(Page-level text extractions)
+++
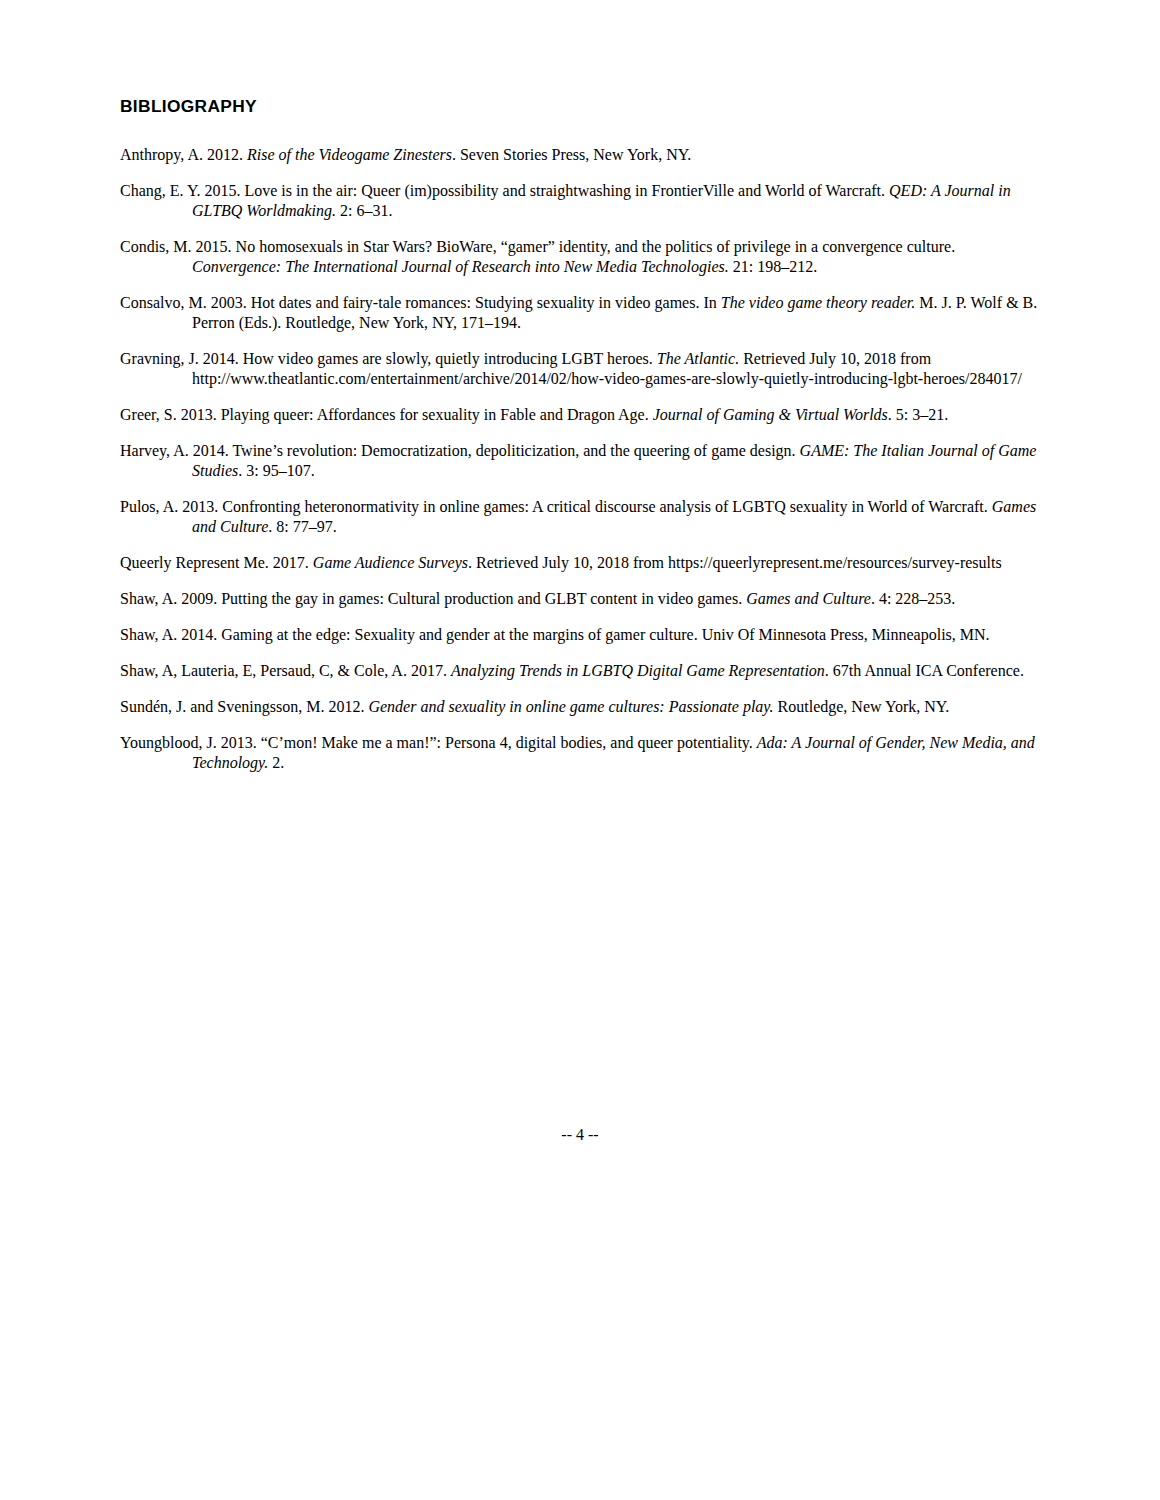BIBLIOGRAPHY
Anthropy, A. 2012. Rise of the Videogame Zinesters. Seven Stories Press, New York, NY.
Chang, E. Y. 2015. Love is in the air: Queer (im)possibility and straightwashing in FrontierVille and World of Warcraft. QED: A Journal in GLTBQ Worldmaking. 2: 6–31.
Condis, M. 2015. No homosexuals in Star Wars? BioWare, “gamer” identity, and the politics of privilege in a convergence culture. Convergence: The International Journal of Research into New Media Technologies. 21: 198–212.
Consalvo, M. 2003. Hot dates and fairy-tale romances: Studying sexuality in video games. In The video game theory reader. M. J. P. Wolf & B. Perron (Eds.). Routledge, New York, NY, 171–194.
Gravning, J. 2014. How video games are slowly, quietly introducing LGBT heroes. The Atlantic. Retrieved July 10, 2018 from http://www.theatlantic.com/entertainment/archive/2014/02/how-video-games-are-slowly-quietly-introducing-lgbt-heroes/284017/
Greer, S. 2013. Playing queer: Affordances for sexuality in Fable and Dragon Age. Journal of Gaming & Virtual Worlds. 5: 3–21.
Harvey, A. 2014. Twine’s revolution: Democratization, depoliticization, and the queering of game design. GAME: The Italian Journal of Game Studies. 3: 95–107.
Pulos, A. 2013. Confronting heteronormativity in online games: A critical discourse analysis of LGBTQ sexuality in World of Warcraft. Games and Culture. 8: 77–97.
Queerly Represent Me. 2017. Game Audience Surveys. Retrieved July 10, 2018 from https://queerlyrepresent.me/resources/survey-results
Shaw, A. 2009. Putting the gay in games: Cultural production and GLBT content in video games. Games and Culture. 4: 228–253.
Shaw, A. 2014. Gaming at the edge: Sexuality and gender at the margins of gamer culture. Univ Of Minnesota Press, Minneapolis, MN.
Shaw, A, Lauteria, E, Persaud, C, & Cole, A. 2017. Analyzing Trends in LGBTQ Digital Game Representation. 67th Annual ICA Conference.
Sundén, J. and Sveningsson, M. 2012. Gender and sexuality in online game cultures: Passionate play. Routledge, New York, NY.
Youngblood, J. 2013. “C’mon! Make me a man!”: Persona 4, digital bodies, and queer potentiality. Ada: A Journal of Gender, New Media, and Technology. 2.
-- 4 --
+++
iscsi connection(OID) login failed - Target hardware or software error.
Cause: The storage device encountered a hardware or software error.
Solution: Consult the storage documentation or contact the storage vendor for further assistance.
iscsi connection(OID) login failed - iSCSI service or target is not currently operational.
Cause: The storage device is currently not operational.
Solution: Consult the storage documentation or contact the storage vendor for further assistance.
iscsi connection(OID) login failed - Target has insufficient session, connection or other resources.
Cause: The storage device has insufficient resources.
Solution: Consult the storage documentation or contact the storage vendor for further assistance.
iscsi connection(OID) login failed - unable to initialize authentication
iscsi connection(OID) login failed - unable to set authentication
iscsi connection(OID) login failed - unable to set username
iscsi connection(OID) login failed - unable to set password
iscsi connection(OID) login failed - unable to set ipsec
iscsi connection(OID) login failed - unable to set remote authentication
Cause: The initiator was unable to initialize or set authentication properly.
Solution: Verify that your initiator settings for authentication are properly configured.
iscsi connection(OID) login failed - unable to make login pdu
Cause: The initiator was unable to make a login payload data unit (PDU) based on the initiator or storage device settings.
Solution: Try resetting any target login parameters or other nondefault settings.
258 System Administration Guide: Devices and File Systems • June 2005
+++
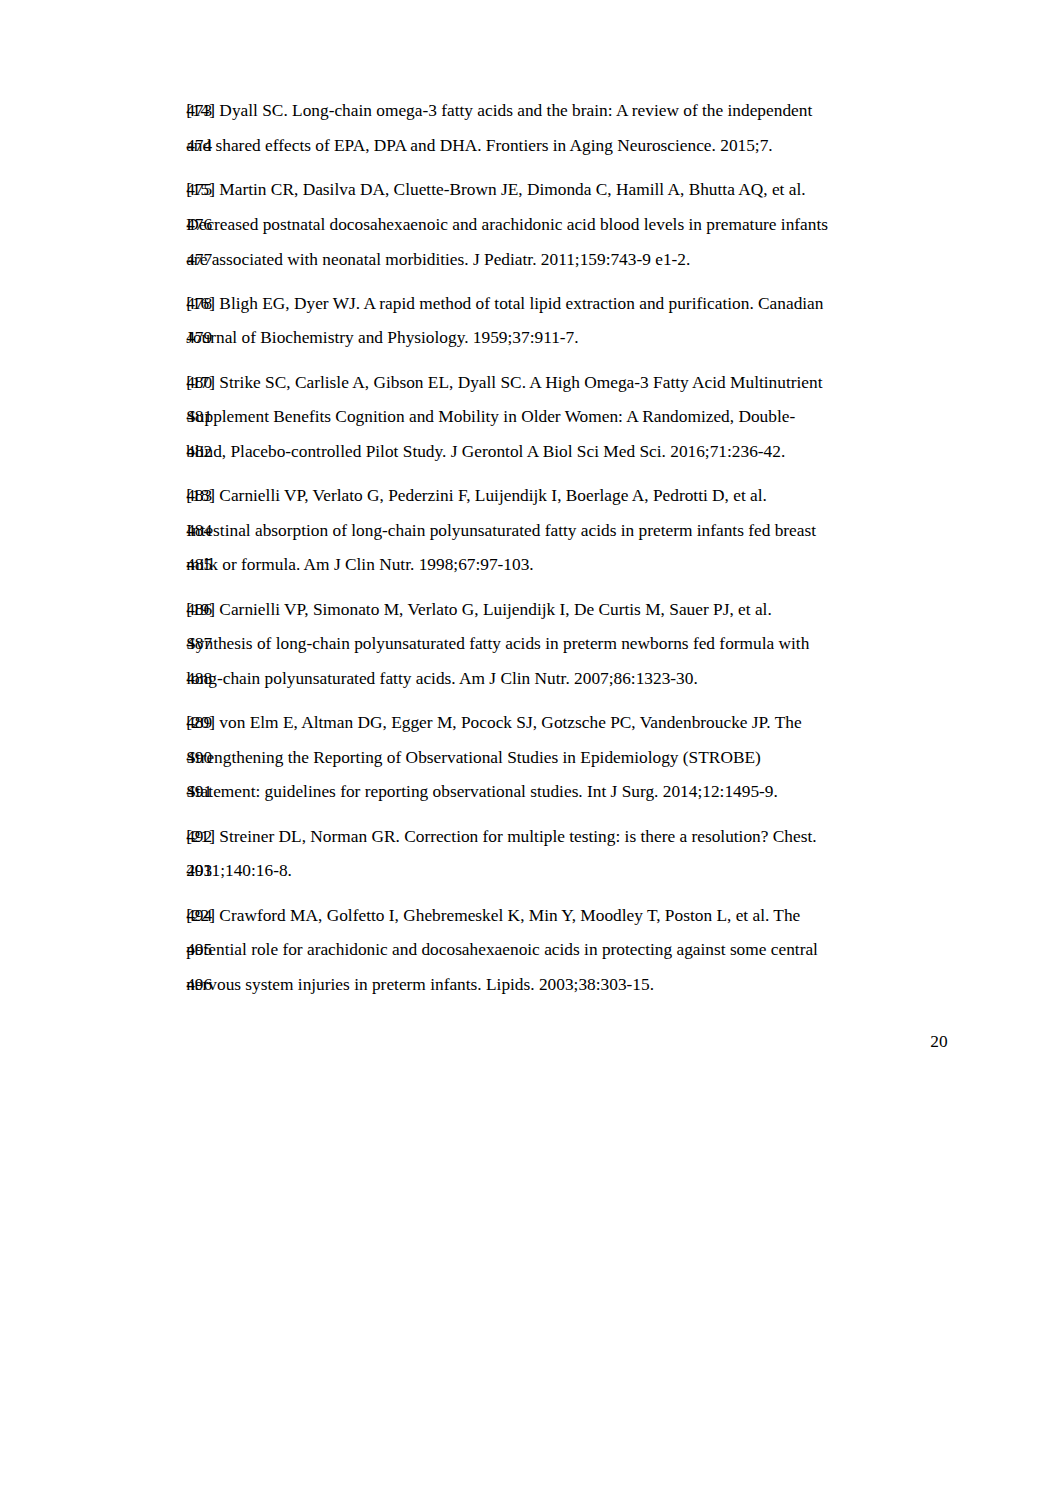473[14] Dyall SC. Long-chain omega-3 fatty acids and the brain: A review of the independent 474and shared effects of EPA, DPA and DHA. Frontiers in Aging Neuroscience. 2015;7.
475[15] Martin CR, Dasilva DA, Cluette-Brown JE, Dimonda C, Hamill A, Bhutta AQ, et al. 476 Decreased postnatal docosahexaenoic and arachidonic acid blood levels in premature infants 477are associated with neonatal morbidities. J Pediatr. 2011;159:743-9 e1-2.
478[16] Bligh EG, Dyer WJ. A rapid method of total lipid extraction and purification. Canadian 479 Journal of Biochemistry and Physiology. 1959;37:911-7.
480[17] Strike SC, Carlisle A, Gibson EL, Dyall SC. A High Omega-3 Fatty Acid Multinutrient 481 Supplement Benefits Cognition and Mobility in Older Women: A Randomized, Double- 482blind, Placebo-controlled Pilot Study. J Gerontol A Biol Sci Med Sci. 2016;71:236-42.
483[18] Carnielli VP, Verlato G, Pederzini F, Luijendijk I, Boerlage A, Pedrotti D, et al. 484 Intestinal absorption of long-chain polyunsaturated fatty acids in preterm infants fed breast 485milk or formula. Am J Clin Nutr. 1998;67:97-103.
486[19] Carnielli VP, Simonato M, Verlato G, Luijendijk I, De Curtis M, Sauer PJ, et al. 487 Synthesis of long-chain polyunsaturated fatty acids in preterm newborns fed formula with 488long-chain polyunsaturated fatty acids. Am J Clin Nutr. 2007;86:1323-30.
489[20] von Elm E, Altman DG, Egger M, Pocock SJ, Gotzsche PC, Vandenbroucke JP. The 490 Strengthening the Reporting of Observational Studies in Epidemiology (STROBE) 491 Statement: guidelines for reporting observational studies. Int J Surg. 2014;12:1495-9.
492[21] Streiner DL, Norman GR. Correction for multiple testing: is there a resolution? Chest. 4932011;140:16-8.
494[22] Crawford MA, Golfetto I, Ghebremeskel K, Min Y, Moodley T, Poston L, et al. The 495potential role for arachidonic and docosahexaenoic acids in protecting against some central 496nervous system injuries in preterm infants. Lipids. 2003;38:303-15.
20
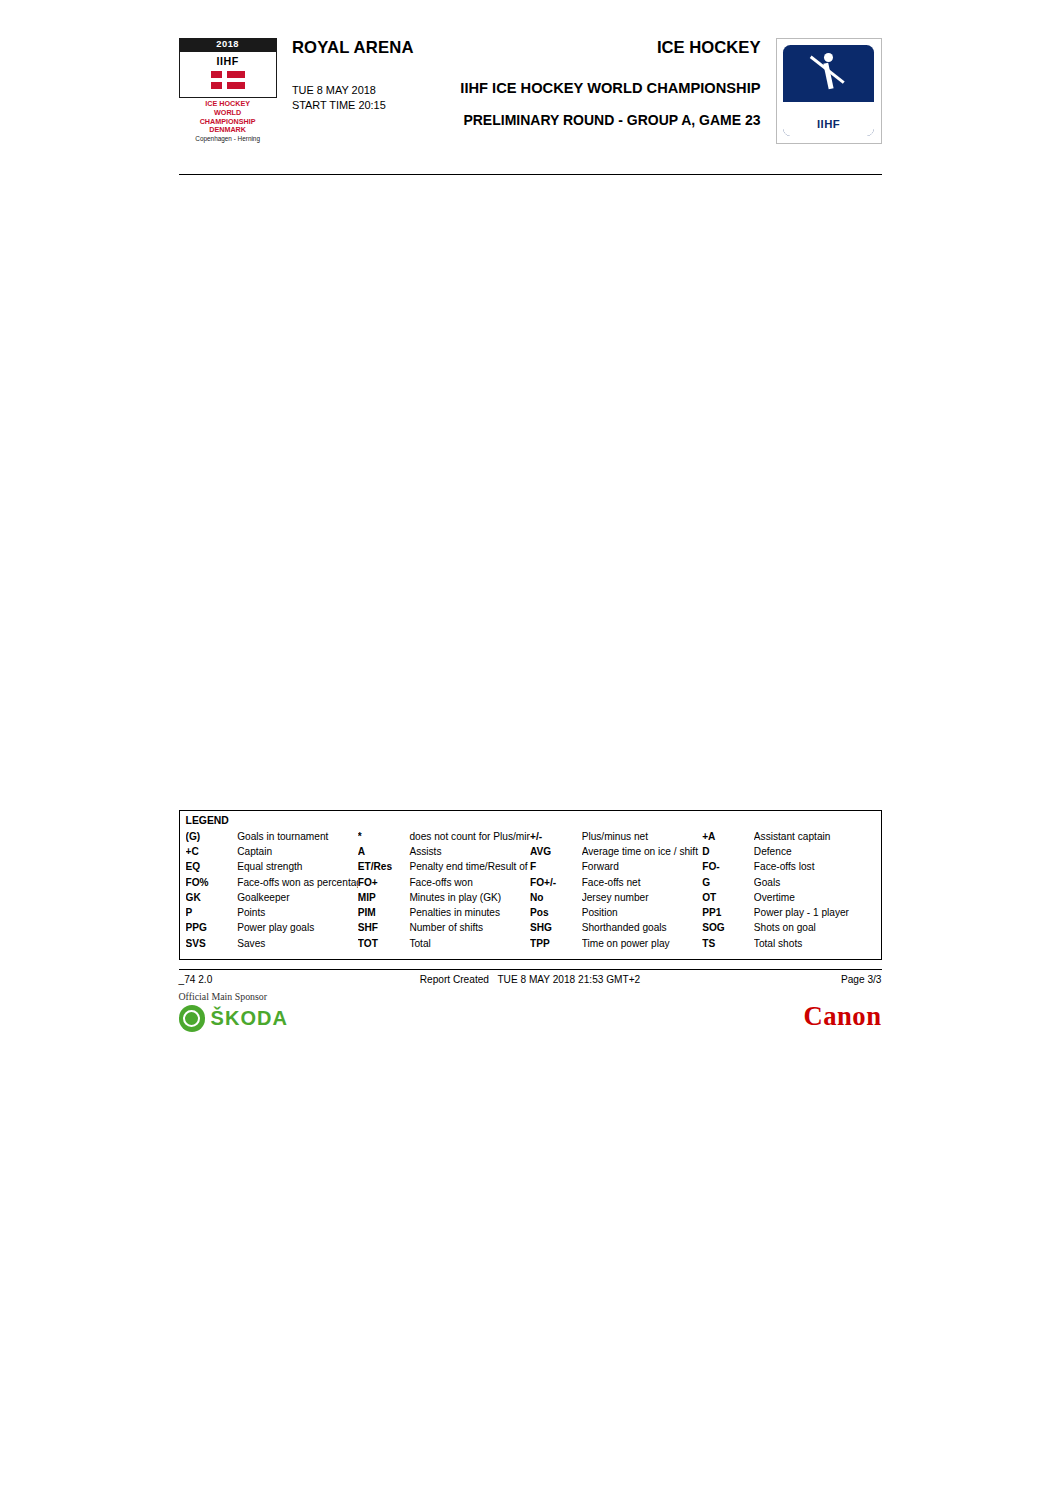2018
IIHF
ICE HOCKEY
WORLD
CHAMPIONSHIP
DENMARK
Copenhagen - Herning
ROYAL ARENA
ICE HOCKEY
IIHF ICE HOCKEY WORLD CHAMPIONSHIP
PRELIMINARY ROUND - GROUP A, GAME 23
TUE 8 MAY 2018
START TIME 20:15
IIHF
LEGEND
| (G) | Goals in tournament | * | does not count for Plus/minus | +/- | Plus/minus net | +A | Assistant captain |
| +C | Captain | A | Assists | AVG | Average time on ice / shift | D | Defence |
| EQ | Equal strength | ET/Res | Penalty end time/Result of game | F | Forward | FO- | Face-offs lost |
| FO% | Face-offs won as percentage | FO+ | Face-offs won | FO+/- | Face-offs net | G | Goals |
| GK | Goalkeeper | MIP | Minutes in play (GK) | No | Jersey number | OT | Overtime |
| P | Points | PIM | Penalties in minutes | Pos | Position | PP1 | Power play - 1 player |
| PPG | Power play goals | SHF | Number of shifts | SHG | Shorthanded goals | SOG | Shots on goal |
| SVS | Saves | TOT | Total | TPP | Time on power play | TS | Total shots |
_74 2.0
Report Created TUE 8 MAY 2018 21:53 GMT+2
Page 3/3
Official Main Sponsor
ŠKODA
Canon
+++
__PROBLEM STATEMENT__:
Look back at the entries above. Retype the line with "Cause: The storage device encountered", the line with "iscsi connection(OID) login failed - unable to set password", and all lines in between.

__TASK RESPONSE__:
Cause: The storage device encountered a hardware or software error.
Solution: Consult the storage documentation or contact the storage vendor for further assistance.
iscsi connection(OID) login failed - iSCSI service or target is not currently operational.
Cause: The storage device is currently not operational.
Solution: Consult the storage documentation or contact the storage vendor for further assistance.
iscsi connection(OID) login failed - Target has insufficient session, connection or other resources.
Cause: The storage device has insufficient resources.
Solution: Consult the storage documentation or contact the storage vendor for further assistance.
iscsi connection(OID) login failed - unable to initialize authentication
iscsi connection(OID) login failed - unable to set authentication
iscsi connection(OID) login failed - unable to set username
iscsi connection(OID) login failed - unable to set password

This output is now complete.